Guatemala: l’allegria avanza nel paese della eterna tirannia
Malgrado tutto, A pesar de võce, A pesar de usted
Ieri, 20 agosto 2023, Bernardo Arévalo ha vinto l’elezione presidenziale in Guatemala con il 59% dei voti. Dovrebbe assumere l’incarico il 14 gennaio 2024.
Malgrado tutto, l’allegria e la primavera avanzano nel paese dell’eterna tirannia.
È una salutare lezione anche per i non pochi militanti tristi.
Si può.
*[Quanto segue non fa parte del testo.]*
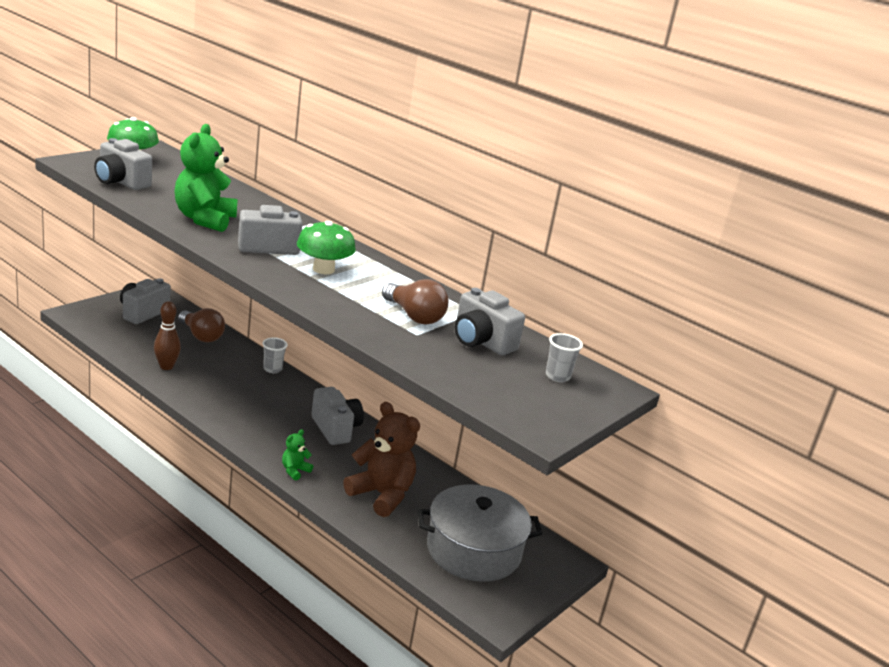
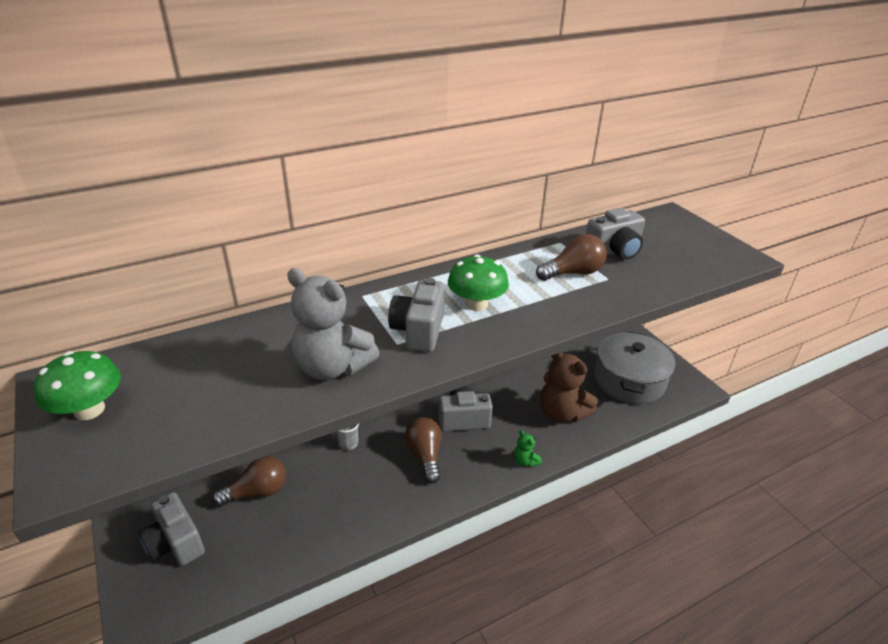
camera: 65 degrees left, 10 degrees up
grey camera [94,138,152,190] -> none
brown bowling pin [154,301,181,370] -> none
green teddy bear [174,124,238,232] -> grey teddy bear [287,268,380,380]
brown teddy bear [343,402,420,517] -> brown teddy bear turned 105 degrees counterclockwise [540,352,598,422]
grey cup [546,333,583,382] -> none
none -> brown light bulb [405,417,442,484]

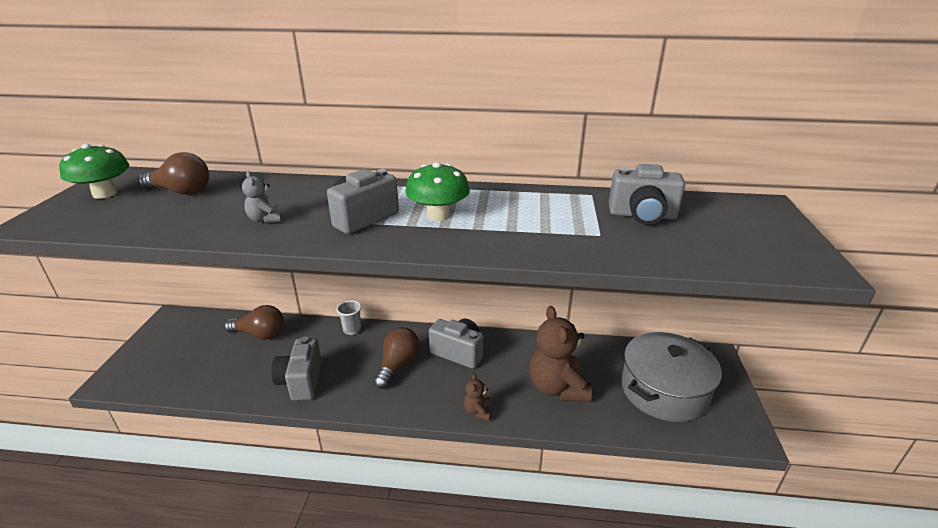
camera: 35 degrees right, 5 degrees down
grey camera [139,492,205,566] -> grey camera moved to [271,336,322,401]
grey teddy bear [287,268,380,380] -> grey teddy bear [242,171,282,224], size x0.46
green teddy bear [514,430,542,467] -> brown teddy bear [464,373,491,421]
brown light bulb [536,234,607,281] -> brown light bulb moved to [138,152,209,195]

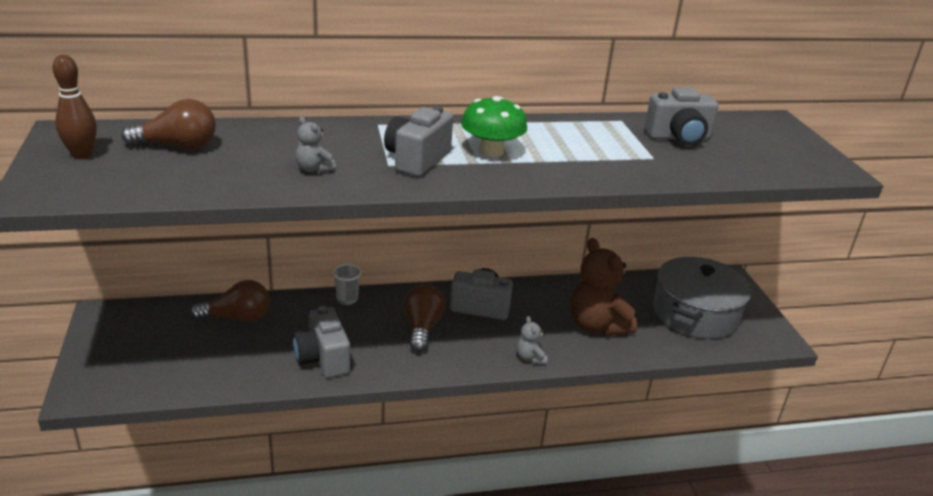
camera: 20 degrees left, 0 degrees up
green mushroom [59,144,129,199] -> brown bowling pin [52,55,97,159]
brown teddy bear [464,373,491,421] -> grey teddy bear [517,316,547,364]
Si deve e si può.
Ma, da qui al 14 gennaio 2024, data in cui Arevalo assumerà l’incarico, mancano oltre 6 mesi. Sarà un semestre di grandi tensioni e rischi.
Contro Arévalo e il suo partito, “Semilla” (Semente), si scateneranno tutti i demoni, che in Guatemala sono tanti.
Probabilmente, non saranno solo demoni guatemaltechi.
Presumo che l’offensiva avrà subito inizio con un incremento della guerra giudiziaria (lawfare) in atto, infruttuosamente, ormai da mesi.
Gli estremisti di destra insisteranno. Non ne possono fare a meno perché buona parte dei giudici, dei politici, dei miliardari e dei militari guatemaltechi, sono dei corrotti patentati.
Parola dei Tribunali statunitensi che ne chiedono la stradizione, mica mia!
Che i Tribunali statunitensi l’abbiano sentenziato e comunicato urbi et orbi significa che sono stati beccati con le mani in pasta. Pasta di cocaina.
Quindi Arévalo, avvocato, già vice cancelliere e ambasciatore guatemalteco in Spagna, socialdemocratico, come mettono in rilievo quasi tutti i media, dovrà sopravvivere, prima, e avere, poi, la forza materiale e morale per combattere la corruzione e il ladrocinio.
Un’avventura affascinante che, però, farebbe venire la cacarella anche ai più assidui frequentatori “dei peggiori bar di Caracas”.
Mi fermo qui perché ora importa festeggiare la vittoria di Bernardo, figlio di Juan José, il presidente che diede inizio ad un altra primavera guatemalteca nel lontano 1945.
Bernardo, nato nel 1958 in una famiglia di esuli a Montevideo, avrebbe anche questa colpa sul groppone. Dicono quelli del lawfare, Azzeccagarbugli con e senza patentino, che uno nato a Montevideo non può essere presidente del Guatemala.
Loro l’hanno saputo dai discendenti dei golpisti del 1954, quelli della United Fruit Company, l’UFCO, oggi riciclati alla Dole, alla Chiquita e alla Del Monte, i tre eredi della “piovra verde” smembrata dopo il golpe del ’54 perché “troppo impresentabile”, secondo i Tribunali USA.
Un caso unico nella storia giudiziaria statunitense.
Satrapi e tiranni sanguinari, in ogni generazione.
L’hanno provato oltre ogni dubbio negli Anni ’70, quelli del generale predicatore Efraín Ríos Montt, il quale aveva l’abitudine di spedire l’esercito a bruciare villaggi interi …, con la popolazione confinata nelle proprie abitazioni.
Verità stabilita dai Tribunali guatemaltechi.
Non so se Neruda avesse diritto a occuparsene ma, impertinente, lo fece nel “Canto generale” (1950): “Quando suonò la tromba e tutto era pronto sulla terra, Geova spartì il mondo fra Coca-Cola Inc., Anaconda, Ford Motors e altre entità. La United Fruit Company si riservò la parte più succosa: la costa centrale della mia terra, la dolce cintura d’America”.
Poiché di “presunti abusivi” mi occupo stamane, vi allego un brano musicale del nicaraguense Luis Enrique Mejía Godoy.
Forse è un vizio: pure lui canta a Montevideo.
Il brano s’intitola “A pesar de usted”, Malgrado lei.
“Accendo la radio alle 6 in punto, e le notizie sono come una raffica. Il modo si contorce in un minuto. La patria è aggredita, la pazienza sopporta”…
Stamane ho acceso la radio pure io (non alle 6 in punto).
Sciorinavano i “pentiti di tutto”, in questo caso quelli della “Sezione RAI News”:
“Il rappresentante della sinistra radicale, Bernardo Arévalo, ha vinto le elezioni in Guatemala”.
Presumo che i dinosauri guatemaltechi abbiano gongolato: “Questi ci capiscono davvero!”.